Solido, ben costruito e riempito, Neon Mirage si presenta al primo ascolto come un album di un’altra epoca, un tempo che sembra sempre più lontano, coperto dalle luci dei neon cittadini (e non), come un miraggio. Dodici tracce, un leggero alternarsi di stili e musicalità, pur senza discostarsi mai troppo dal centrale filone tra rock e folk, ed un’atmosfera generale mai troppo pesante, a volte allegra e solare, altre volte pensierosa, per invitare a riflettere.
Peccano di vecchiezza, o quantomeno risultano eccessivamente discostate dalle sonorità meno tradizionali cui si sta andando incontro, le tracce tre e sei (Desert of Dreams, Like a Wandering Star), che per quanto mi riguarda potrebbero adattarsi benissimo alle atmosfere di alcune balere, anche nostrane. Non che il resto delle composizioni suonino innovative nel suono, né nella musicalità generale; tuttavia, in questi casi l’esagerazione, come spesso, va ad intaccare la qualità. Che allargando la prospettiva all’intero album, è decisamente medio-alta,
L’incipit è già promettente, con il delicato brano folk alla Dylan Big Green Tree, in cui il suono dell’armonica si fonde a meraviglia con l’arpeggio acustico, e con la voce adulta dell’autore. Ancora più morbida, e se vogliamo ancora più intensa, la quarta traccia Half Way There, probabilmente la migliore canzone della prima parte dell’album. Proseguendo tra brani mediamente orecchiabili e piacevoli, e la cover del brano di Bob Dylan (e di chi altro sennò?) Lenny Bruce, giungiamo infine alle godibilissime tracce nove e dieci, ovvero Scavenger Hunt, un distinto brano in cui la fanno da padrone in un ottimo duetto, la chitarra elettrica e la voce di Stan Ridgway, ben sostenute dal resto degli strumenti, e la lenta Behind the Mask, ballata elettrica che impreziosisce assolutamente l’intero lavoro.

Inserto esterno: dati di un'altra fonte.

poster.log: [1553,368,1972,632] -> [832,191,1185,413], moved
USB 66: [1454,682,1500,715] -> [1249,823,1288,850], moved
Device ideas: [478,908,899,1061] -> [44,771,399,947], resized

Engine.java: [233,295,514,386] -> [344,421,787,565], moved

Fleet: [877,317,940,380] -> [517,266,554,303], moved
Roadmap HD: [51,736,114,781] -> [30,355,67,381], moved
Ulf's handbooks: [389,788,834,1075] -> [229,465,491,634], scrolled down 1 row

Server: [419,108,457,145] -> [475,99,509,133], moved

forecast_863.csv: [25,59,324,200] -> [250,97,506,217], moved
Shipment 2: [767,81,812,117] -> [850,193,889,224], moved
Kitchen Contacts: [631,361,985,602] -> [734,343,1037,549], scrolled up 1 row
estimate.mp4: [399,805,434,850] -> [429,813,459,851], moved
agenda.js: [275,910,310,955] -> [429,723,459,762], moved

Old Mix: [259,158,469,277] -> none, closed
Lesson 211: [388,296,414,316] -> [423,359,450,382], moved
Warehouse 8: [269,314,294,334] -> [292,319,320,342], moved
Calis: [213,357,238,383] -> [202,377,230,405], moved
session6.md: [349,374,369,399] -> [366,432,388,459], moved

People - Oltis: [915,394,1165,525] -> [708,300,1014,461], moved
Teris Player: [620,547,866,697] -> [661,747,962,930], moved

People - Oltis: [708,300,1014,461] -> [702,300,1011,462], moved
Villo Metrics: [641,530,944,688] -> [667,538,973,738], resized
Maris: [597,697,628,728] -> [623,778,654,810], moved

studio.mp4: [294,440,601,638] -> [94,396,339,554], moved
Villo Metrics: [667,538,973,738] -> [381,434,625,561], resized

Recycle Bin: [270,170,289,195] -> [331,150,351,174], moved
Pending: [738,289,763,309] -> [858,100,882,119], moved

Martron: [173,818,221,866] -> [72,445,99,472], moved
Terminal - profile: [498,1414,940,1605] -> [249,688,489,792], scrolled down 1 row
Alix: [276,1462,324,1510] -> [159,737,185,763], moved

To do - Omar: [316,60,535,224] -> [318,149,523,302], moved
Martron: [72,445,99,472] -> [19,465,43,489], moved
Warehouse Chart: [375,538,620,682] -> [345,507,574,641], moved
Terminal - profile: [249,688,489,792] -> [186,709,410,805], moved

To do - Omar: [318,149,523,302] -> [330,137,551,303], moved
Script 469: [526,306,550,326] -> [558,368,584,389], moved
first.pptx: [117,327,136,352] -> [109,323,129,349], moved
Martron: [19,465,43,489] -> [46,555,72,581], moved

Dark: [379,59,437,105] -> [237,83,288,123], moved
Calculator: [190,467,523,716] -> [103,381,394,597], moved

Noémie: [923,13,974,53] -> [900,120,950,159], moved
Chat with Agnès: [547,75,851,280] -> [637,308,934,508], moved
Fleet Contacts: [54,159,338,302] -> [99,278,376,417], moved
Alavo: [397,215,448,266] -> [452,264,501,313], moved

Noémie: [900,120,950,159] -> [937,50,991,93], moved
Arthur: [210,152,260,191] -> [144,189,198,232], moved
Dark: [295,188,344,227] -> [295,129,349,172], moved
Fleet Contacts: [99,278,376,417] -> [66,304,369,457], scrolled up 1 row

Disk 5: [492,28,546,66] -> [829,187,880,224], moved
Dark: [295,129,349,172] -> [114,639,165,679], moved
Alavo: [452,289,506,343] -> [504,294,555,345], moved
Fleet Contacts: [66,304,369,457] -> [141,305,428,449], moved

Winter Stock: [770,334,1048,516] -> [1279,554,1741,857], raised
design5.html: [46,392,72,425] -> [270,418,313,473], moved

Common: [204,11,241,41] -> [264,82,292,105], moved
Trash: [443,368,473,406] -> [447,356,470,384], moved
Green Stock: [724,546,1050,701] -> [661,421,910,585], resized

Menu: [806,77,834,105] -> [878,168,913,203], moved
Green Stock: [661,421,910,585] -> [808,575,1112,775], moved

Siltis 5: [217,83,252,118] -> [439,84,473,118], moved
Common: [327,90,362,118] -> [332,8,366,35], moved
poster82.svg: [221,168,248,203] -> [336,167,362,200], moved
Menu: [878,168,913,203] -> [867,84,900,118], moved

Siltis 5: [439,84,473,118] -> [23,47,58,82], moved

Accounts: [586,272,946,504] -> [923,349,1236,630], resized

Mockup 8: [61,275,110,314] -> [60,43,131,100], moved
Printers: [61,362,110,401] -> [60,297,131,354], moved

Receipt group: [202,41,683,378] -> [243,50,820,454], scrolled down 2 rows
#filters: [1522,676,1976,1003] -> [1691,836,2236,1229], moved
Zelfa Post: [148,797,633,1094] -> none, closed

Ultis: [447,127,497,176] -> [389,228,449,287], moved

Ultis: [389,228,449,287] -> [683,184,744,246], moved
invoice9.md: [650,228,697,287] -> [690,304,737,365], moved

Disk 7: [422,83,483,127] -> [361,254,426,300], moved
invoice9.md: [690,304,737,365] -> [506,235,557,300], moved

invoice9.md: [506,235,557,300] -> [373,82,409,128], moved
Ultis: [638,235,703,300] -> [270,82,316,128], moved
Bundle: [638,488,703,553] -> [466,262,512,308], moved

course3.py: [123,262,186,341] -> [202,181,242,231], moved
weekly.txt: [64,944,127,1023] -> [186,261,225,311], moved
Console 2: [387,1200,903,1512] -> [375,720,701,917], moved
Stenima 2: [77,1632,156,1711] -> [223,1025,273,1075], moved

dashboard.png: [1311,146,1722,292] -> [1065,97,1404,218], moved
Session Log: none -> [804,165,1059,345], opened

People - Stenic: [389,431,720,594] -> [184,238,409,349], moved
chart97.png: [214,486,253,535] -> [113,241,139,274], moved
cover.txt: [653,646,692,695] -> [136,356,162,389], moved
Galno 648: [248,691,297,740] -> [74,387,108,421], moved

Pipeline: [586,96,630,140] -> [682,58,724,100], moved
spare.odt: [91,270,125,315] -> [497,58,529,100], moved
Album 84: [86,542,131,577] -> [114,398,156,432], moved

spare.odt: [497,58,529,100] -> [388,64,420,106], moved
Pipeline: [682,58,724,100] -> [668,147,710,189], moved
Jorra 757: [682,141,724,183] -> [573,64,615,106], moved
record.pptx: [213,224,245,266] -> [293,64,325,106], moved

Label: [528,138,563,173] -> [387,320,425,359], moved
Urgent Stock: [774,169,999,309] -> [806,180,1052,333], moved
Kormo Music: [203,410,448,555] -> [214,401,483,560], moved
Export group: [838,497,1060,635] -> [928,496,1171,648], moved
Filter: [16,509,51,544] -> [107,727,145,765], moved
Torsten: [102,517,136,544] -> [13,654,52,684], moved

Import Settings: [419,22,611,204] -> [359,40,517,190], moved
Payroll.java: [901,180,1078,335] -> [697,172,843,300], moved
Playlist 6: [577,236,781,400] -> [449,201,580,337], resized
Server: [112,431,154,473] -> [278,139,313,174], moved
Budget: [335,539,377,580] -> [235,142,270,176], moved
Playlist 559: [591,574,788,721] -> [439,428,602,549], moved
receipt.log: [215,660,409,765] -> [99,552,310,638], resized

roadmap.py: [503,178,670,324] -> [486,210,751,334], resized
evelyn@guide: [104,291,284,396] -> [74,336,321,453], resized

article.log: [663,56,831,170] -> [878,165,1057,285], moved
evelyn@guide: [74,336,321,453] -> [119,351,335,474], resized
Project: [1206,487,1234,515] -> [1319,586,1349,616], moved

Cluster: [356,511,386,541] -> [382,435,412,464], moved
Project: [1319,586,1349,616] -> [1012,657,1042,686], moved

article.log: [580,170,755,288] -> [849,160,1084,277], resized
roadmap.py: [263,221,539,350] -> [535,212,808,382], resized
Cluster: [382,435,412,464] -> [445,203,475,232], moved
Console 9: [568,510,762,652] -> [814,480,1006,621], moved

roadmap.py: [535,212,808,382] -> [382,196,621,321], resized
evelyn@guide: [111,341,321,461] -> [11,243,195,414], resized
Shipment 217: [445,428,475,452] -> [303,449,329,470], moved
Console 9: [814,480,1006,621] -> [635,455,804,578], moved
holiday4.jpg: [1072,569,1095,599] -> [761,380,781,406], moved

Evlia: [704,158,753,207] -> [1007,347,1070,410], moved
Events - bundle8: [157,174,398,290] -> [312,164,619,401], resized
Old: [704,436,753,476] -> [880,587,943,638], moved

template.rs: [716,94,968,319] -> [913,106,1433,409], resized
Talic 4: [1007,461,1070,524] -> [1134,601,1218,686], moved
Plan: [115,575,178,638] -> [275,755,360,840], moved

Vi è spazio anche per un brano strumentale, ossia la title-track Neon Mirage, ben progettata, ben eseguita, epicamente western.
Insomma, dal polistrumentista americano era difficile aspettarsi, a questo punto della carriera, molto di più (ed, aggiungo, anche molto di meno). Neon Mirage si lascia ascoltare senza patemi di alcuna sorta, presenta due soli brani a mio avviso rivedibili, non innova ma rinverdisce i fasti di un genere destinato difficilmente a nuovi boom di vendite e di successo. Di certo non si tratta di un album facilmente assimilabile dalle nuove generazioni, per la sua poca immediatezza. Ma, bisogna aggiungere, il target cui si rivolge Stan Ridgway dubito fortemente sia quello dei giovani. Contento lui, contenti tutti!